Double image encryption algorithm based on compressive sensing and elliptic curve

A new improved three-dimensional continuous chaotic system (ImproBsys) is designed in this paper. It can achieve from an ordinary chaotic state to a hyperchaotic state, that is, chaotic behavior tends to become more complex. Furthermore, by using ImproBsys, this paper proposes a double image encryption algorithm based on compressive sensing and public key elliptic curve. First, the two plain images of the same size are excuted by discrete wavelet transformation (DWT), and then the DWT coefficients are thresholded. Second, the quantization matrix is compressed by compressive sensing, and the size is reduced to half of the original one, and then the two compressed matrices are spliced together to form a new matrix. Finally, the new matrix is encrypted by elliptic curve cipher to get the cipher image.
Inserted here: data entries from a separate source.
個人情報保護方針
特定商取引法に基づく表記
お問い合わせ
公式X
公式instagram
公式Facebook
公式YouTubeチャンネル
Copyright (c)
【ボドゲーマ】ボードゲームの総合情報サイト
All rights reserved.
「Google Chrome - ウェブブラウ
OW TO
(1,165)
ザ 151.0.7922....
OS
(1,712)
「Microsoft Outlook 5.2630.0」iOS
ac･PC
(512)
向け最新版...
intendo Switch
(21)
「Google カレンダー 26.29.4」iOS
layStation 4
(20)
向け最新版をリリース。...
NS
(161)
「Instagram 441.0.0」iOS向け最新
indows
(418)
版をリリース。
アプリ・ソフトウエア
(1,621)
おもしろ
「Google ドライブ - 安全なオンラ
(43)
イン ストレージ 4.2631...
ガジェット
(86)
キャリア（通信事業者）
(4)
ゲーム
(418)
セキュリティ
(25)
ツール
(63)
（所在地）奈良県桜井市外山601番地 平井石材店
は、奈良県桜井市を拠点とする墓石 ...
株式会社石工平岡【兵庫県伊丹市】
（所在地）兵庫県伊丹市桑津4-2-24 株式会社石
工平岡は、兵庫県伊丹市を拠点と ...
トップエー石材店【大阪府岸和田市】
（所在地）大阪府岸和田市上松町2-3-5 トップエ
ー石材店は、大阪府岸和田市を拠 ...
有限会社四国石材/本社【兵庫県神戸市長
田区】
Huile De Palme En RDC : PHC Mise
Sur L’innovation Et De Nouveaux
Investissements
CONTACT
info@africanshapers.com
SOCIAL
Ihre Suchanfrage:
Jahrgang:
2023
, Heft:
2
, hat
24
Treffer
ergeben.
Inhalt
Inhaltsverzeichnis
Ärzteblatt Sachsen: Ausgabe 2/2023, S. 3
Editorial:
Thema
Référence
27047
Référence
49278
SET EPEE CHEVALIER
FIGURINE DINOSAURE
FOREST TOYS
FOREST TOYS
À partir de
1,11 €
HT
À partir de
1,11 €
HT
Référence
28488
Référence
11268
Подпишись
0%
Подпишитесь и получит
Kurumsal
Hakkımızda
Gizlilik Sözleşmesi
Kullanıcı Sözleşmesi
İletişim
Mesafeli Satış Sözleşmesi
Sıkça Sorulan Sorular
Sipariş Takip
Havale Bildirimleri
Our contributions are: (1) A new ImproBsys is designed with better chaotic behavior, which has two positive Lyapunov exponents to show hyperchaos phenomenon. (2) Compressive sensing technique is employed to reduce the amount of data transmission for two single images, and then we use ImproBsys to control the measurement matrix. (3) The initial values of the ImproBsys depend on the information entropy of the plain image by a new constructed mathematical model.(c) 2021 THE AUTHORS. Published by Elsevier BV on behalf of Faculty of Engineering, Alexandria University This is an open access article under the CC BY-NC-ND license (http://creativecommons.org/ licenses/by-nc-nd/4.0/).

Automated summary

This paper designs a new improved three-dimensional continuous chaotic system that can achieve a transition from an ordinary chaotic state to a hyperchaotic state. Based on this system, a double image encryption algorithm is proposed using compressive sensing and public key elliptic curve. The algorithm employs discrete wavelet transformation, compressive sensing, and elliptic curve cipher to encrypt and compress the images.